Ready to tackle your spaghetti squash? Here's what to know.
What to Know About Cooking Spaghetti Squash
Spaghetti squash tastes like the slightly sweet nuttiness of summer squash with a hint of the winter squash flavor you’d expect from a pumpkin. The long treads almost pop when you bite into them and maintain an al dente quality when roasted.
Spaghetti squash easily takes on the flavors of the recipe you are using it in, which means that sauces, seasonings, and dressings all work well. It can be served like pasta with marinara or pesto, but it’s also delicious baked into breakfast casseroles or served like a pasta salad with olives and crumbled feta.
Roasting is the Best Way to Cook Spaghetti Squash
There are quite a few ideas out there on how to cook spaghetti squash, but the truth is, it shines best when you roast it. Roasting the squash slightly caramelizes the edges and deepens the flavor.
Roasting also helps dry out the squash so that it easily pulls away from the skin, which is a good thing since spaghetti squash holds a lot of water and you don't want to transfer that liquid to your recipe.
Another important step? Salting spaghetti squash before you roast it! This also works to draw out moisture and keep the squash from being too watery later on.

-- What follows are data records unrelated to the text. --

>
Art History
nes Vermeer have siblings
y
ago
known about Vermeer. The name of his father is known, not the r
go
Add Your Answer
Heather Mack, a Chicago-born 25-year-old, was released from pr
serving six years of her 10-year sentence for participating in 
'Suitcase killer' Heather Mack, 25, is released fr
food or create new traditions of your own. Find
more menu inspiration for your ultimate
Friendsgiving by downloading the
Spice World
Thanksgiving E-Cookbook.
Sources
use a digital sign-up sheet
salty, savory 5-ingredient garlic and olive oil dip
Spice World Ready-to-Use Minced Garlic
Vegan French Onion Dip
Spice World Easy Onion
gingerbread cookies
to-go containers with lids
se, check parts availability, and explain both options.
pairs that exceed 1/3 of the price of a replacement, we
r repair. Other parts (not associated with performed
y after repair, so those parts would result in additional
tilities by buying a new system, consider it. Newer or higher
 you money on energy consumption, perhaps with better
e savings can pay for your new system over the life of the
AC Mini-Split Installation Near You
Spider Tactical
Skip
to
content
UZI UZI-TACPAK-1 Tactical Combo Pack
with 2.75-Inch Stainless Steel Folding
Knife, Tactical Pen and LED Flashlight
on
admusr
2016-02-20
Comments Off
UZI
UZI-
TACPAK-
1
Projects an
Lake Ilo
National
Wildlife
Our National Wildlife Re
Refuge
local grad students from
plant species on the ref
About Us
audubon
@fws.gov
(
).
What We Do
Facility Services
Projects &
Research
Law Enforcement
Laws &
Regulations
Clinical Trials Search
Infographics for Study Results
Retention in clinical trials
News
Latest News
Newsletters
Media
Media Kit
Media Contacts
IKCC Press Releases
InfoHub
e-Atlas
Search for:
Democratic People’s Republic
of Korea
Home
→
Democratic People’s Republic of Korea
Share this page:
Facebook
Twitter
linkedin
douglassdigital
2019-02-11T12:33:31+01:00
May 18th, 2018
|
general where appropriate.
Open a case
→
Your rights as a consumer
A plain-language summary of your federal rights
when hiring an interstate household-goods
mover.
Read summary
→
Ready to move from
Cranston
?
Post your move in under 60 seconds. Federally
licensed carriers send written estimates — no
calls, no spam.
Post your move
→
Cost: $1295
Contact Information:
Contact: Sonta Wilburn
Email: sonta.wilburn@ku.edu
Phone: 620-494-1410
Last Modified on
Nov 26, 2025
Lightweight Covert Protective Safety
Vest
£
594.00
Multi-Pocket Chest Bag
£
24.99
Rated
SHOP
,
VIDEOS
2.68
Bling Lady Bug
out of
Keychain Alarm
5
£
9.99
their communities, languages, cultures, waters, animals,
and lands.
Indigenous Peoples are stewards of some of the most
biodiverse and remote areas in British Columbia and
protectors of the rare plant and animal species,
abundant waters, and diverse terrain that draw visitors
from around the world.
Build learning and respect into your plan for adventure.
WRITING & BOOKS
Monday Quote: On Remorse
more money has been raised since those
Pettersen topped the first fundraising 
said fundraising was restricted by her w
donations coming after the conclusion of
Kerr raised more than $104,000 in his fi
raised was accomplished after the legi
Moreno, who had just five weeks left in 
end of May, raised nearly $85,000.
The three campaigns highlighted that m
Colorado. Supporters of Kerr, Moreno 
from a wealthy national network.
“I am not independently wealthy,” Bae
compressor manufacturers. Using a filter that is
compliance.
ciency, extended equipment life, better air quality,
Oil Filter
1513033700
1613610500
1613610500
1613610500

Of course, each squash is a little different. A vegetable’s water content varies from season to season due to growing conditions. If you find your squash is still too watery even after salting and roasting, let it sit in a strainer to drain excess liquid after it's cooked, kind of like how you’d drain pasta noodles in a colander. You can also squeeze it if you wish, but this tends to crush the threads and take away some of its appealing texture, so do so gently.
Spaghetti Squash Recipes
Most of the time our ideas for spaghetti squash are inspired by pasta recipes, and it’s true that spaghetti squash is great topped with your favorite marinara or tossed with basil pesto. You can even add a grilled chicken breast or meatballs.
But there's so much more you can do with spaghetti squash! Chop it and stir it into egg bakes and breakfast casserole; use it as burrito and quesadilla fillings; or add it to a vegetable stir-fry. You can also substitute spaghetti squash in noodle dishes such as Pad Thai or use spaghetti squash in place of some of the potatoes in a hashbrown casserole.
Here are a few more recipes to get you inspired:
How to Cut and Cook Spaghetti Squash
The squash will be hard so be sure to use a very sharp, large knife and work carefully.
- 1 spaghetti squash
Preheat the oven to 400°F.
Halve the spaghetti squash:
Set the squash on a steady surface and line the surface with a dish towel to keep it steady and reduce the chance it will slip. Using a sharp knife, cut the squash in half lengthwise from stem to end.
Scoop out the seeds:
Use a spoon to scrape out and discard the seeds.
Season the squash:
Place the squash on a baking sheet lined with parchment paper. Drizzle with olive oil and sprinkle with salt. Rub it over both sides of the squash.
Pierce the squash:
Place the squash cut-side down. Pierce the skin of both halves in a few places with a fork.
Roast until tender, then cool:
Place the squash in the oven and roast for 30 to 40 minutes. The squash is done when you can pierce through the skin and the flesh is tender. Flip the squash to be cut-side up and allow it to cool until you can handle it, about 10 minutes.
Scoop out the squash:
Use a fork to break up the flesh of the squash and scrape it away from the skin. Discard the skins. The squash is ready to use. Similar to most cooked vegetables you can also store it in the refrigerator for 3 to 4 days before using.